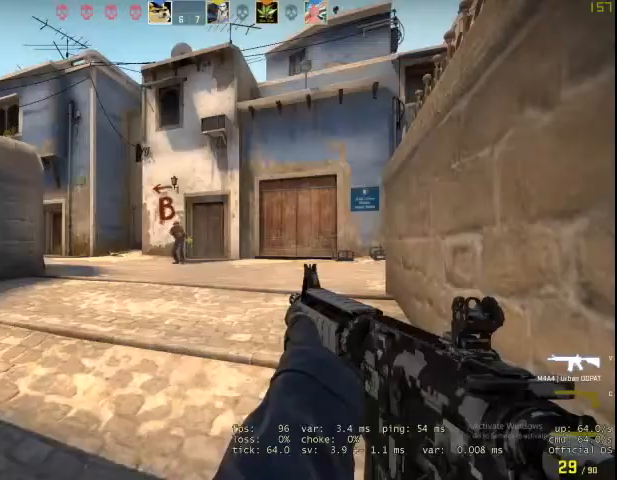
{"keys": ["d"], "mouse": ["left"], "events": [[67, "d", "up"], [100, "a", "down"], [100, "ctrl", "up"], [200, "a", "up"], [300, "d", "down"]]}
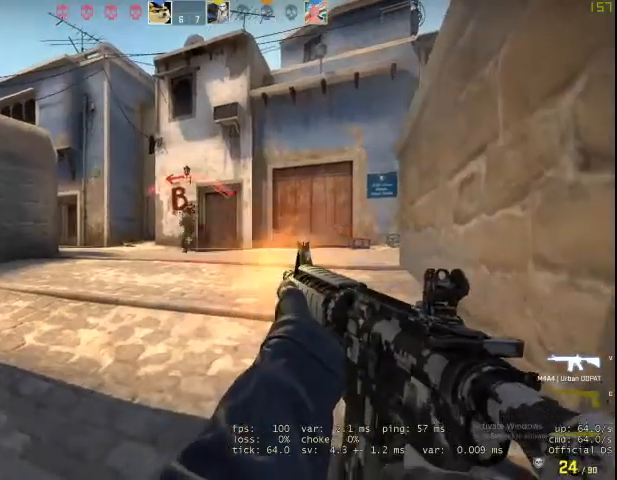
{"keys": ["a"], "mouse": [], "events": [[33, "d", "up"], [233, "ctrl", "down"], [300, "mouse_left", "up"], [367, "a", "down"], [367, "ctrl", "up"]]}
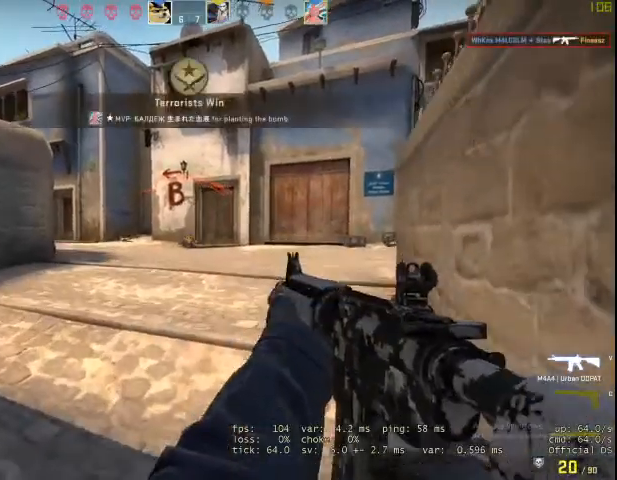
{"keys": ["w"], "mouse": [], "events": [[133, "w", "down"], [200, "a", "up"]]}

◇ ◇ ◇

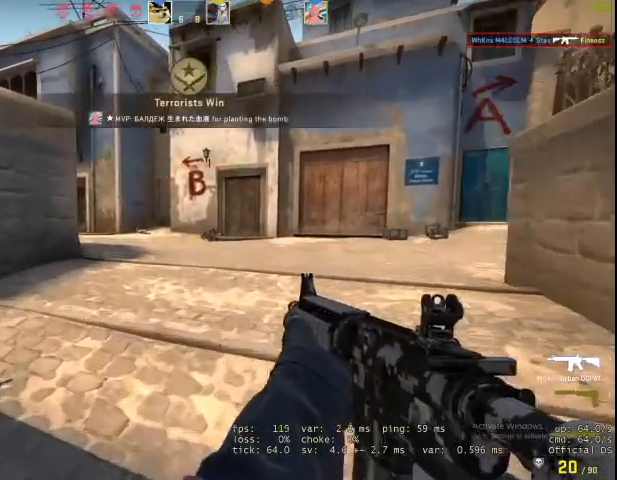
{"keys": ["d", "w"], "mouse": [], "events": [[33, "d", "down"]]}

◇ ◇ ◇

#### Work instructions
Working through the records, find each line containing the word "ctrl" and copy it.

#### Answer to this task
{"keys": ["d"], "mouse": ["left"], "events": [[67, "d", "up"], [100, "a", "down"], [100, "ctrl", "up"], [200, "a", "up"], [300, "d", "down"]]}
{"keys": ["a"], "mouse": [], "events": [[33, "d", "up"], [233, "ctrl", "down"], [300, "mouse_left", "up"], [367, "a", "down"], [367, "ctrl", "up"]]}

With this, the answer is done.